The production flow also includes a horseshoe-shape cell painting booth and a mechanical electrical assembly area where the functional items are attached except for the energetics that initiate the ejection sequence and the parachutes. “These include cables, linkages, decals, the oxygen bottle system, the inertia reels—all the parts that move on the seat,” Alberts says. Seats then pass through the pyrotechnics area to be fitted with initiation devices; each seat contains between 12 and 20 energetic devices, depending on model. The larger-scale solid rockets that propel the seat from the aircraft are produced separately in Collins’ Fairfield, California, facility and are combined to arm the seat upon delivery to the operator.
The pyrotechnic installation area differs from the one in Collins’ previous facility—a site that was shared with the company’s adjacent commercial and military aircraft seat production line in Colorado Springs. “We did have a large sand-filled cinder block bunker that created quite a monument that we had to work around,” Alberts says. “So in the new facility, we’ve opted for maximum flexibility as we’ve worked through all the design and layout.”

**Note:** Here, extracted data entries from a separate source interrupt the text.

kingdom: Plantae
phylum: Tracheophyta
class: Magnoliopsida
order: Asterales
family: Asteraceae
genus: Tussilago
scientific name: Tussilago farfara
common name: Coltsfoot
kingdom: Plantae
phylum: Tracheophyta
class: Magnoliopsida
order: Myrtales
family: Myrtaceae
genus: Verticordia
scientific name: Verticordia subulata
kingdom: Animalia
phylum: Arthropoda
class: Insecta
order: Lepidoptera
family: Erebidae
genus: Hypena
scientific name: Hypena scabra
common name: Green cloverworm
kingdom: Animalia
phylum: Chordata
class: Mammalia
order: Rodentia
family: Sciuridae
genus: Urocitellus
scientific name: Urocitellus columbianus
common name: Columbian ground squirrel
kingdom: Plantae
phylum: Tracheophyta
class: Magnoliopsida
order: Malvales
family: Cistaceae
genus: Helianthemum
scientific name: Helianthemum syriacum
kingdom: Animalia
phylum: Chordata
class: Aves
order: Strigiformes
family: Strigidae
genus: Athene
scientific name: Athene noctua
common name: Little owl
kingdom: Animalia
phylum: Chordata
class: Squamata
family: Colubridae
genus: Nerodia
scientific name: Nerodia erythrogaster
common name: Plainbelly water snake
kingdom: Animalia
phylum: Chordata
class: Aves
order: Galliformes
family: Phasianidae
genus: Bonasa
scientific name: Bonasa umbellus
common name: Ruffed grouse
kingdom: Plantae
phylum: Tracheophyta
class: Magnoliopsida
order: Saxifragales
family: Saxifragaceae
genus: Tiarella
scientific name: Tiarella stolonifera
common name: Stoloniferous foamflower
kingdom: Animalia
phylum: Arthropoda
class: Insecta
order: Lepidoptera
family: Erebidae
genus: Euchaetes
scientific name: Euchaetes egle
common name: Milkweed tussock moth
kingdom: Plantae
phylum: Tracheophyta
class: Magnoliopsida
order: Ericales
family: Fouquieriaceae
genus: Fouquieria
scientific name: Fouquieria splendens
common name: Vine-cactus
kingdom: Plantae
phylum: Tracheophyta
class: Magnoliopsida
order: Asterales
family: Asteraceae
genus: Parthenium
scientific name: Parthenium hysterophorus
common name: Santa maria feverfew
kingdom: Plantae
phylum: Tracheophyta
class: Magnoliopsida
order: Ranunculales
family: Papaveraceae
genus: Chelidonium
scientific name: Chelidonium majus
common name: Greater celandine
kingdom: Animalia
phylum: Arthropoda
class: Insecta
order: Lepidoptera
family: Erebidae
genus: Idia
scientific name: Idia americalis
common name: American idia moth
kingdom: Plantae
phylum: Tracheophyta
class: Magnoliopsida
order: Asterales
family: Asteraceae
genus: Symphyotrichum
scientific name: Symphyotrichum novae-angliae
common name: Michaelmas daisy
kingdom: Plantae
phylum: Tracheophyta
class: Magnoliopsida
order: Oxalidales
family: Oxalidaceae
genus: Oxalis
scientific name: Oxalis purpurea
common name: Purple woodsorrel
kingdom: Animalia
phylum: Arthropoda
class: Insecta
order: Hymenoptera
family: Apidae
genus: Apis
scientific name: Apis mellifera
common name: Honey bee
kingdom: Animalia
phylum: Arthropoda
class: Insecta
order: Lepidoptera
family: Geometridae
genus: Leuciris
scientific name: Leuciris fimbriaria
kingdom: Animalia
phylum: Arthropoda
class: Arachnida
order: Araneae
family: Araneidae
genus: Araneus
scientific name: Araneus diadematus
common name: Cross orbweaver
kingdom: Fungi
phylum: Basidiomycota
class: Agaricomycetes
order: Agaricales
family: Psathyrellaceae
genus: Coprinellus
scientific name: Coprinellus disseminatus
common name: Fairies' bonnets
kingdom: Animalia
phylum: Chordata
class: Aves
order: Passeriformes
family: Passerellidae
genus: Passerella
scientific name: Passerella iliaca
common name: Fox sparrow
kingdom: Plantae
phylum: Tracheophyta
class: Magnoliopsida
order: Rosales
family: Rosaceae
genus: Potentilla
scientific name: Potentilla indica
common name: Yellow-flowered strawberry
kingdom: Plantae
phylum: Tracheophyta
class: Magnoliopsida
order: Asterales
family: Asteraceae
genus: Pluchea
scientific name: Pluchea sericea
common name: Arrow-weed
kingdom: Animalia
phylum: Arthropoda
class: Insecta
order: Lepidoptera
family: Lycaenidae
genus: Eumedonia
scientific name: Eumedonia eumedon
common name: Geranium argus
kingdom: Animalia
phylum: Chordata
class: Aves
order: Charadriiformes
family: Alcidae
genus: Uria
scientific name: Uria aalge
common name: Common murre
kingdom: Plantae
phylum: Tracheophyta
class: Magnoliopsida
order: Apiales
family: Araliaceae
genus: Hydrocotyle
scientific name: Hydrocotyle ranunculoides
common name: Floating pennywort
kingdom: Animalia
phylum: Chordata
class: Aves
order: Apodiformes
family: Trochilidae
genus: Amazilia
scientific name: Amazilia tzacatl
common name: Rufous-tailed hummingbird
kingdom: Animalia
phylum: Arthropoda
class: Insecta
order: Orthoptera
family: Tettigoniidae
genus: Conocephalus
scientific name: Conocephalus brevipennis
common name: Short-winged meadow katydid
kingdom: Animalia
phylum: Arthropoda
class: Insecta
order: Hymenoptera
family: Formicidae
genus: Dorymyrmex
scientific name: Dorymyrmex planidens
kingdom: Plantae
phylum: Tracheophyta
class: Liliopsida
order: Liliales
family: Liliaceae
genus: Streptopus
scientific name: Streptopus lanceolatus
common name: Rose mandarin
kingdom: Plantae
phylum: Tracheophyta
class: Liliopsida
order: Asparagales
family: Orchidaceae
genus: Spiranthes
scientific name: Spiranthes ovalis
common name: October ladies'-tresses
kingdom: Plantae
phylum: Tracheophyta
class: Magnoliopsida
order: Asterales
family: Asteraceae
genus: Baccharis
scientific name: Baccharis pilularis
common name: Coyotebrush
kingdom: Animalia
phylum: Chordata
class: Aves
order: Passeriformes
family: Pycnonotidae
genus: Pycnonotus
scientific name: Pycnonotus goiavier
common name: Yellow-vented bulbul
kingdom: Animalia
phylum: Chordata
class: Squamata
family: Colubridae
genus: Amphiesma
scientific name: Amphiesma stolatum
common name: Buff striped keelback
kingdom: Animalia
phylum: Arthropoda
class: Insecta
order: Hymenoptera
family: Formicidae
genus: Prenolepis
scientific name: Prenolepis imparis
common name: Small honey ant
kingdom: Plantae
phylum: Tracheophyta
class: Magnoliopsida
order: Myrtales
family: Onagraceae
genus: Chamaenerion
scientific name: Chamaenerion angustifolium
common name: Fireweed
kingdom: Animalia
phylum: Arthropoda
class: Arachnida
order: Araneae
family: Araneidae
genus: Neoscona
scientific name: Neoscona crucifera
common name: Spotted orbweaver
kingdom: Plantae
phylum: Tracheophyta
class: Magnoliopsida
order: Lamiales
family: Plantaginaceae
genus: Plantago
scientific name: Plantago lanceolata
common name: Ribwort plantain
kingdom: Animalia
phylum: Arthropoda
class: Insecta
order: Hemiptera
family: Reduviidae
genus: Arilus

The new layout incorporates eight mobile magazines that provide flexibility depending on inventory requirements. The pyro room also includes a day box from which the company’s two state-certified explosives handlers move items for consumption each production day.
The pyrotechnic area is partially floored with electrostatic dissipating tiling and is carefully climate-controlled, as is the nearby parachute loft area, which has double the chute-packing space of the previous site. The space also includes a dedicated inspection table that eliminates any potential capacity conflict with production and packing of the now-standard GR7000 main recovery parachute, which was introduced after Air Force qualification tests in 2017.
The final area completed under the third phase of construction is ready for the rate ramp-up, Alberts says. Additional office space has been added to support the expansion. “Phase three is critical for us,” he adds. Another new capability includes a bead blast machine, which can remove paint and primer for rework without damaging the underlying plating or base material. The phase-three transition also features an expanded area for maintenance, repair and overhaul work.